Bogdanovic’s defense is interesting. Two playoffs ago, he was Indiana’s primary defender on LeBron James in a first-round playoff series. James averaged 34 points per game in that series, but Bogdanovic’s defense drew plaudits: He was physical, largely stayed in front, and made life tough for the best player in the world.

This season, he was often tasked with guarding the opponent’s best wing player, and his success at this was pretty dependent on what kind of player that was. Against quicker players, Bogdanovic has a hard time keeping up, but he seems to display the strength and smarts to hang with bigger guys. He ended up as a slight minus in ESPN’s Defensive Real Plus-Minus stat, and given some conversations with Indiana watchers, that feels about right.

We’ll see how the Jazz end up sorting out the Ingles, Bogdanovic, Royce O’Neale, Georges Niang, and whoever else they end up signing in a power forward rotation, but I’d at least see how Bogdanovic can hang against the non-Blake Griffin power forwards of the world.

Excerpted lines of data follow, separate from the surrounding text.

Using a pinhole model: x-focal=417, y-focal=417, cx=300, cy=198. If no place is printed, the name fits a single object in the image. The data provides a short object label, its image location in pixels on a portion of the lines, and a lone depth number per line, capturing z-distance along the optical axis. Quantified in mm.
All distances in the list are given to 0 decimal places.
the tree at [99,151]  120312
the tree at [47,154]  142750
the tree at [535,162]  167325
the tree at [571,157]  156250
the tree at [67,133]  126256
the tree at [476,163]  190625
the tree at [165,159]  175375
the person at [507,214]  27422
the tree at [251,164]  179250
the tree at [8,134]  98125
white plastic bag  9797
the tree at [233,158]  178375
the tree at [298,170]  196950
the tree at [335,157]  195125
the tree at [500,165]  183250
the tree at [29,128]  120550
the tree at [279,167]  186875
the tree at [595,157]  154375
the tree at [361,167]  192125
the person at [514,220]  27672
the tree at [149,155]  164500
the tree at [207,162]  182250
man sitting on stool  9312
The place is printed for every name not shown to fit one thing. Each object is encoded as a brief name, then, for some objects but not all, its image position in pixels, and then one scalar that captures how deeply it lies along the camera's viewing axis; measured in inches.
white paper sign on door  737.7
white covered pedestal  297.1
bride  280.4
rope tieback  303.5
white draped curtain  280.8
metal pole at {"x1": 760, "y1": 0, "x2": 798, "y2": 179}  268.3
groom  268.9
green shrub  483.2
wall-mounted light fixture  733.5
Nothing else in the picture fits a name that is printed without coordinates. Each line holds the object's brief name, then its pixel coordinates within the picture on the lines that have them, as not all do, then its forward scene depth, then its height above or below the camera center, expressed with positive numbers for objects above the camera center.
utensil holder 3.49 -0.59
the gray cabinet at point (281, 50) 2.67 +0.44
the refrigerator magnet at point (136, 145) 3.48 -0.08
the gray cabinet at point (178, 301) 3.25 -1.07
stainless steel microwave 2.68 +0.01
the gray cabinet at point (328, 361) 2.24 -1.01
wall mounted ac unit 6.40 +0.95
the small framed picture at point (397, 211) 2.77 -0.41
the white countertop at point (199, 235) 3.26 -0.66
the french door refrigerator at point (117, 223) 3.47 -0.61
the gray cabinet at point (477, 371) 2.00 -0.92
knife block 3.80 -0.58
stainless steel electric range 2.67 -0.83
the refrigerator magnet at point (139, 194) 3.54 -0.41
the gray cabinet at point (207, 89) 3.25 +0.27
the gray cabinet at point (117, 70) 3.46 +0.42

In trying to find a comparison that Jazz fans would relate to, I keep coming back to a hybrid Gordon Hayward-Ingles kind of player. All three use herky-jerky hesitation movements to create space for themselves, and all have this somewhat innate way of getting a defender off balance and taking advantage of it. All three are best defensively when they can use their physicality to stay in front, and struggle some when faced with speed.

Hayward was most athletic, and Ingles the least athletic, with Bogdanovic in the middle. Because of that, Bogdanovic is probably not quite as good in traffic and with a defender blanketing him in isolation as Hayward was, but is probably better than Ingles. Ingles and Hayward are better passers than Bogdanovic, but he shares some of their court sense.

Bogdanovic, though, might be the best of both worlds from a shooting point of view: He has Ingles’ dead-eye skills from deep on open shots, while retaining Hayward’s versatility and ability to hit from midrange.

All in all, Bogey figures to be a fascinating fit to the Jazz’s roster, opening up options for Snyder all over the floor. With Conley, Mitchell, Ingles, and Bogdanovic around Rudy Gobert, Snyder can craft an offense with threats all over the floor, one that really does figure to be one of the best in the NBA next season.